Para Julio Cesar Pereira, jurista autor do livro Três Vinténs para a Cultura (Escrituras/Cemec, 2014), sem incentivo fiscal à cultura, “a parcela maciça dos empresários brasileiros atravessaria a rua ao ver um artista”. “É possível que, mesmo sem incentivos fiscais, algum empresário (movido por apreços pessoais) pudesse investir em cultura no Brasil. Em tal cenário, talvez houvesse alguma iniciativa em relação aos espetáculos de apelo mercadológico junto ao grande público, mas mesmo assim tal comportamento seria atípico, equivalente à filantropia que, como sabemos, não é uma constante no meio empresarial”, afirma.

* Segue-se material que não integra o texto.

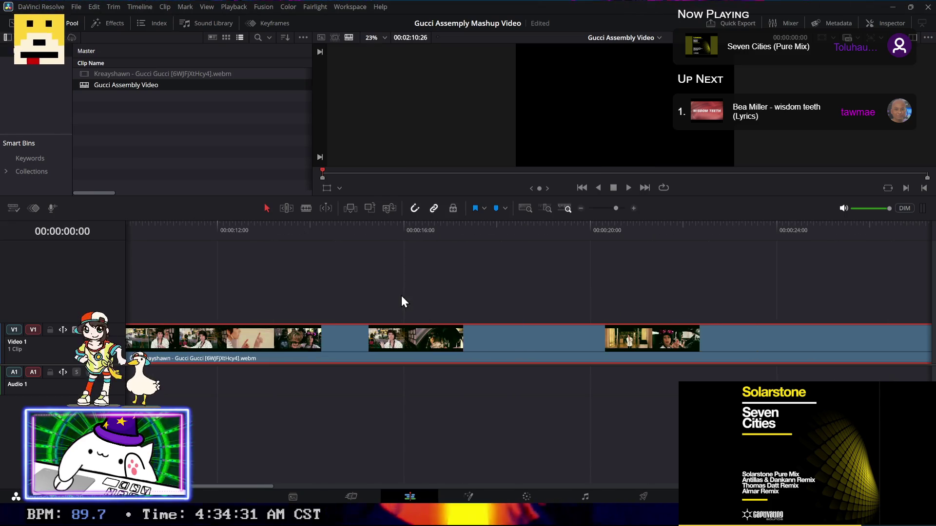
Step: Mute the timeline audio, play the sped-up clip from about 10 s, then select the Kreayshawn clip
click(155, 229)
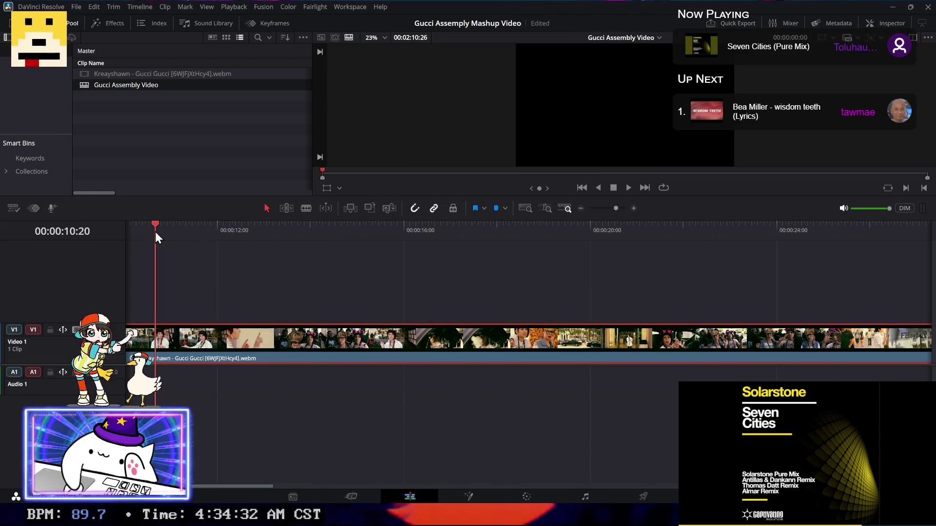
click(843, 208)
scroll(459, 311, up, 3)
key(space)
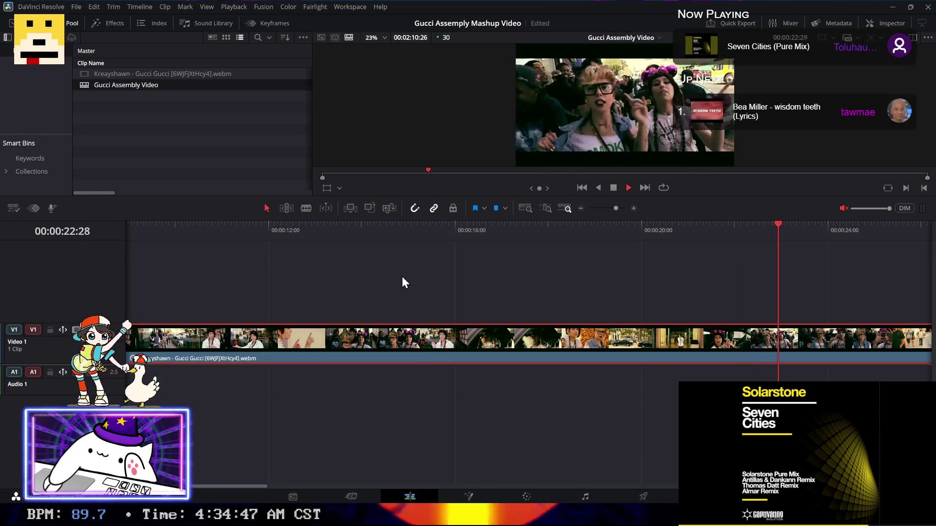
key(space)
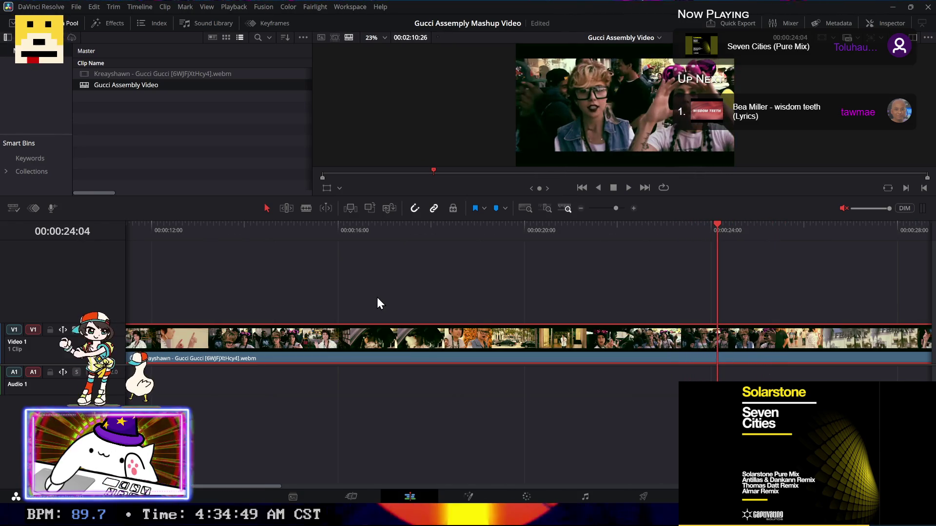
click(168, 125)
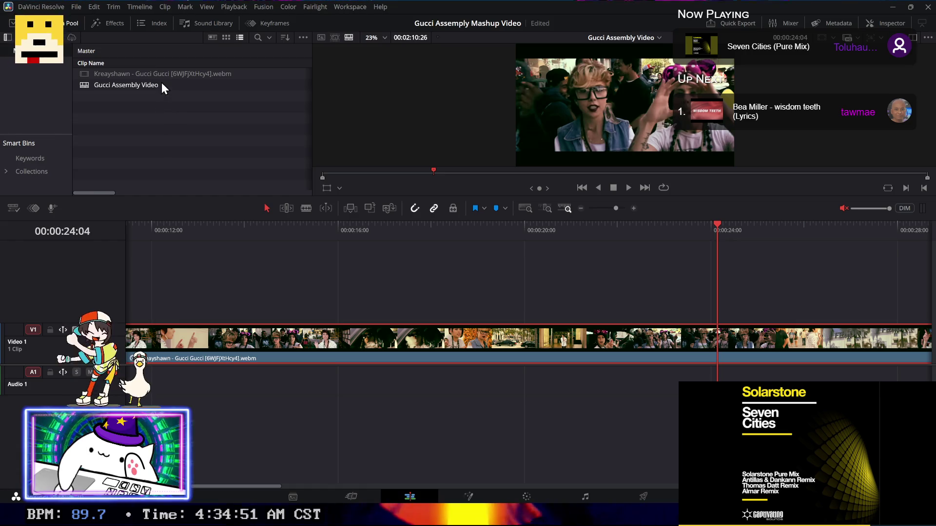
click(177, 75)
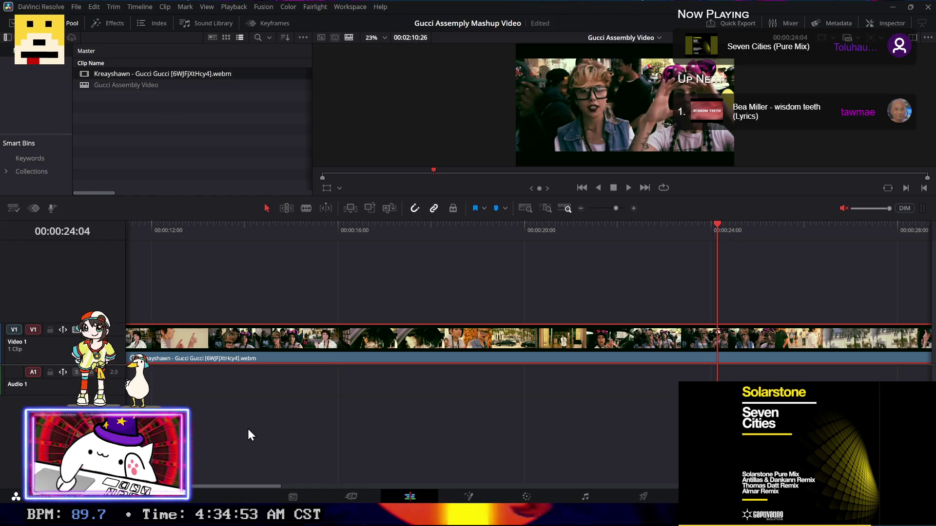
Step: Launch Shutter Encoder from a Start search for 'shutt', then bring the Downloads folder forward
key(super)
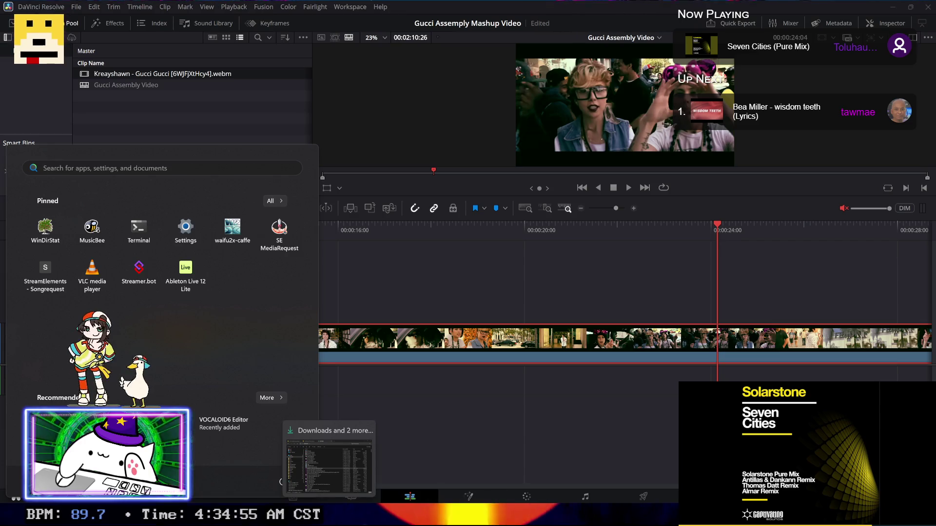
text(shutt)
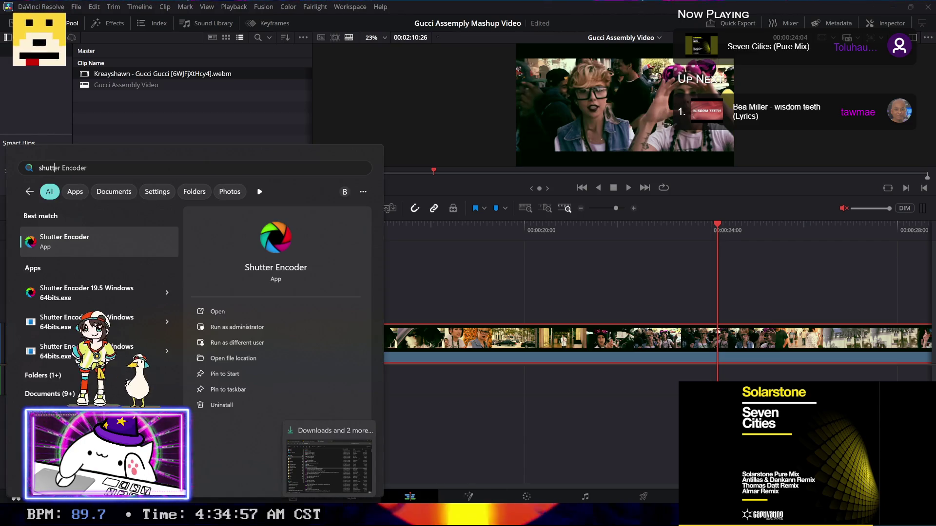
key(Escape)
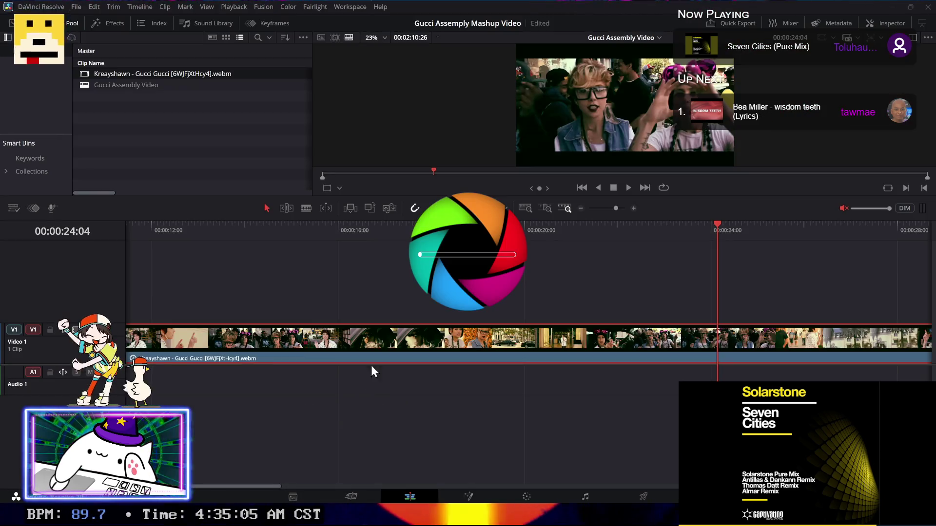
click(397, 517)
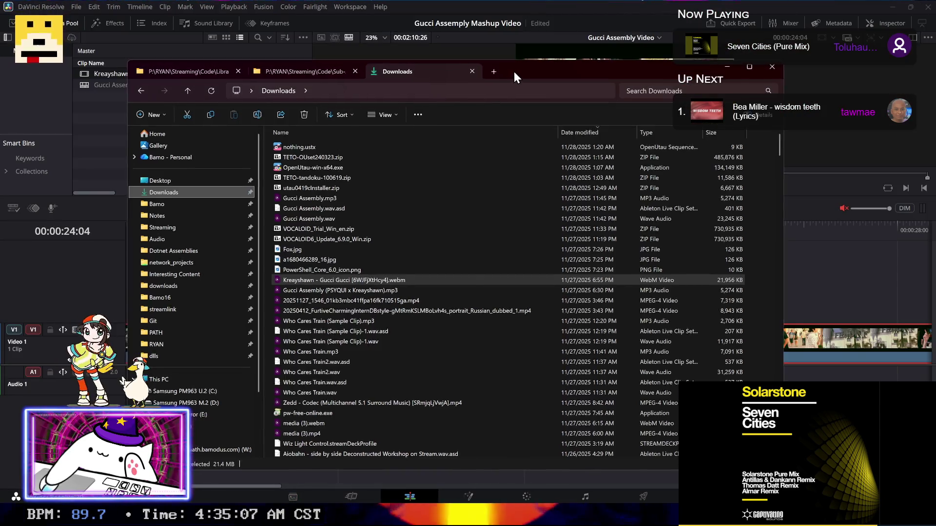
Step: Decline the update offer and drag the Kreayshawn webm from Downloads into Shutter Encoder's file list
drag(513, 71, 641, 33)
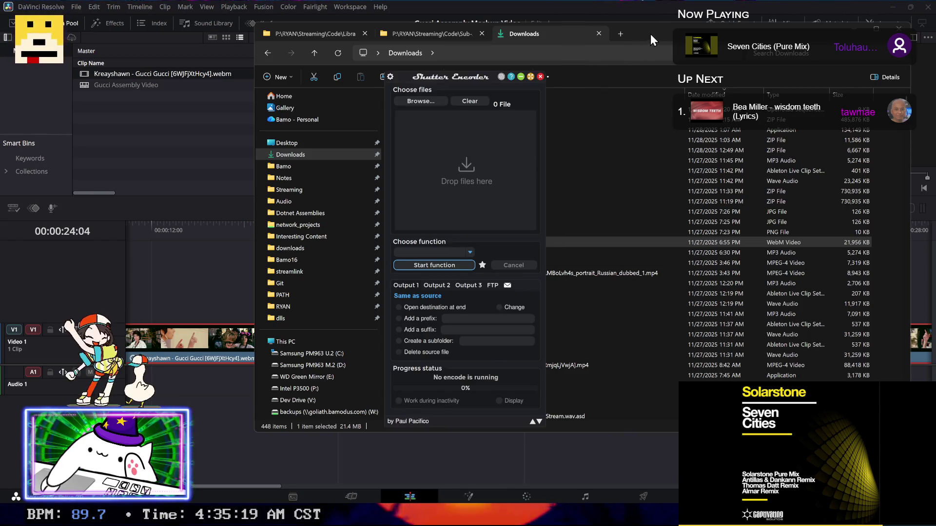
click(650, 34)
drag(645, 32, 651, 287)
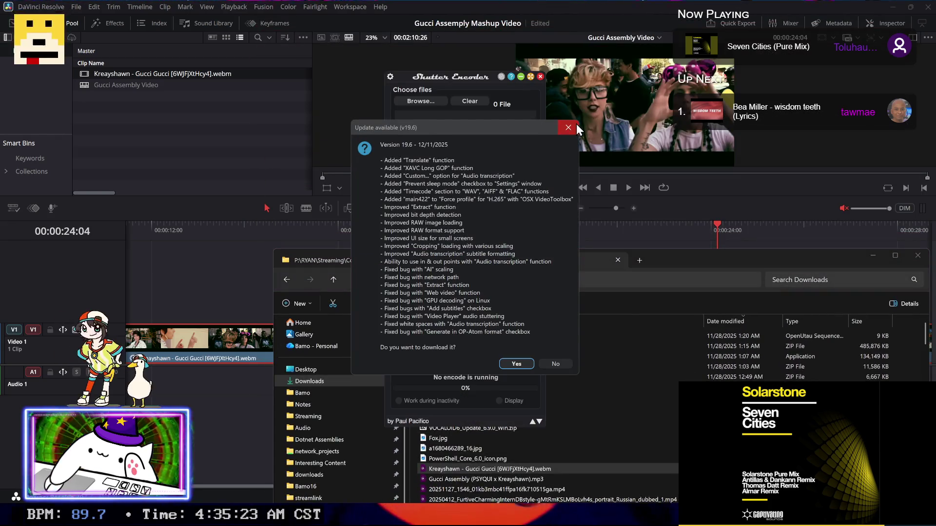
click(568, 128)
drag(516, 469, 455, 176)
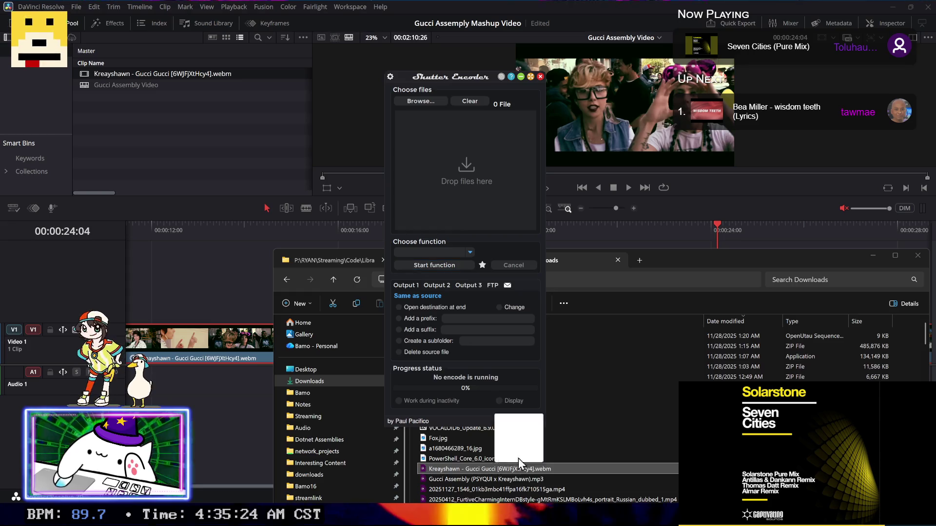
click(465, 250)
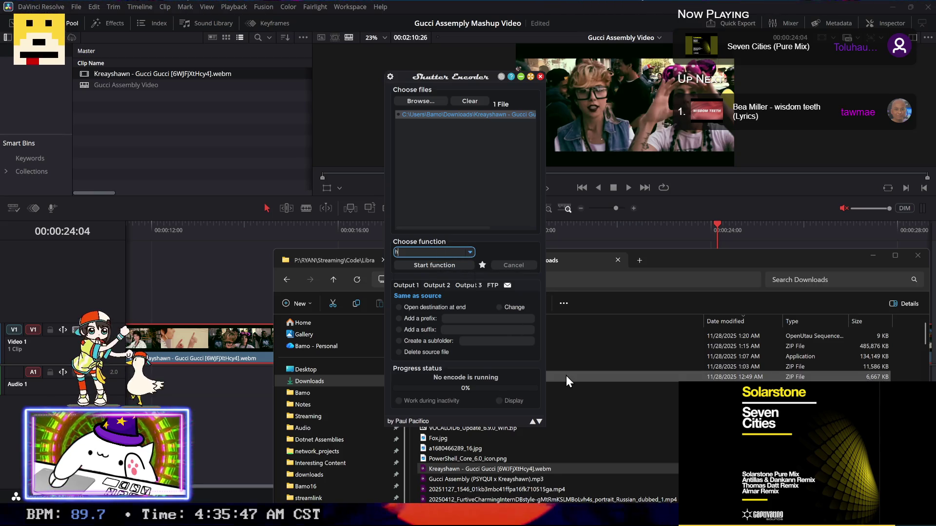
Step: Set the conversion function to h264 and review the 1280×720 AV1 clip's details in MediaInfo
text(264)
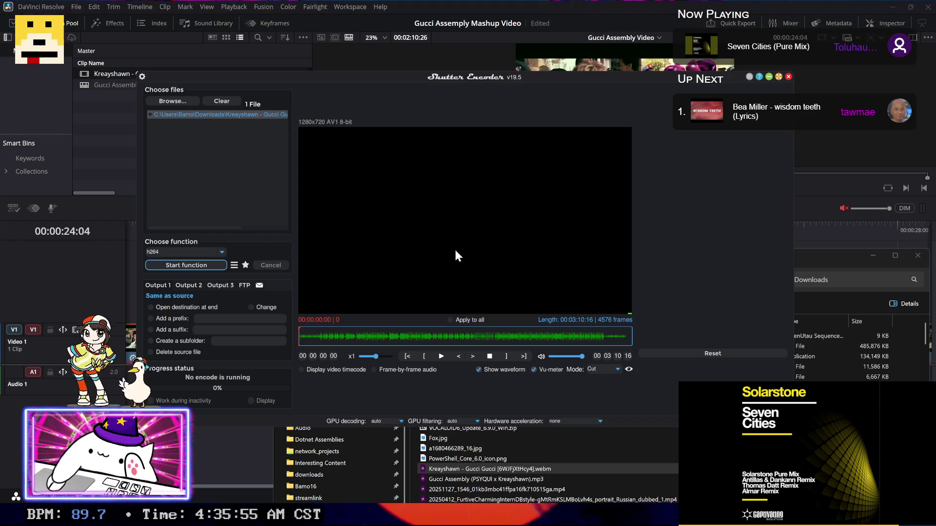
click(691, 354)
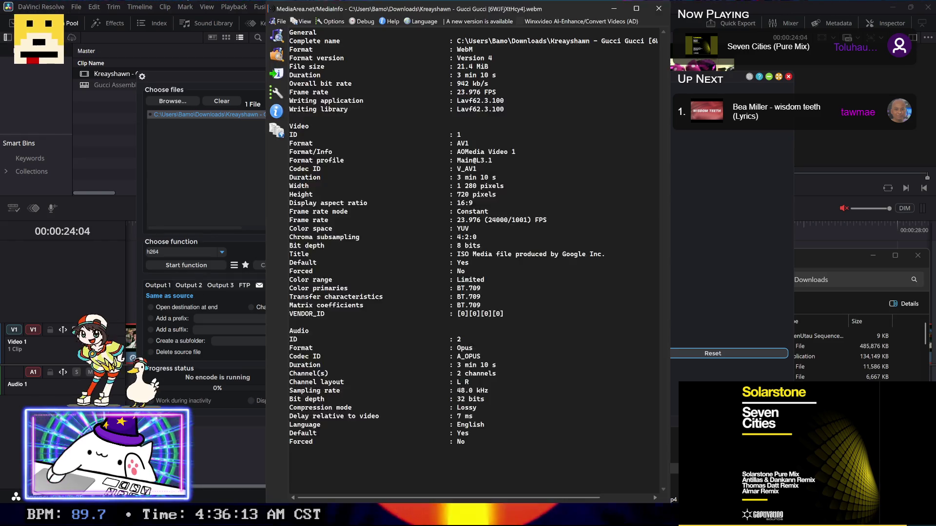
click(658, 8)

Embora o fim da isenção fiscal de 100% na principal lei de incentivo federal à cultura seja uma das grandes bandeiras levantadas pelo ministro Juca Ferreira, a maioria das empresas só patrocina projetos aprovados no artigo 18 da Lei Rouanet, como lembra Erica Morizono, consultora especializada no planejamento e gestão de recursos incentivados. Dessa forma, sem o incentivo, ela acredita que parte do empresariado brasileiro deixaria de investir em cultura. “Mas acredito na parceria público-privada e acredito na lei. É um importante mecanismo que movimenta o mercado, forma novos profissionais, gera empregos etc. A empresa não é um vilão e a lei não pode ser demonizada”, defende.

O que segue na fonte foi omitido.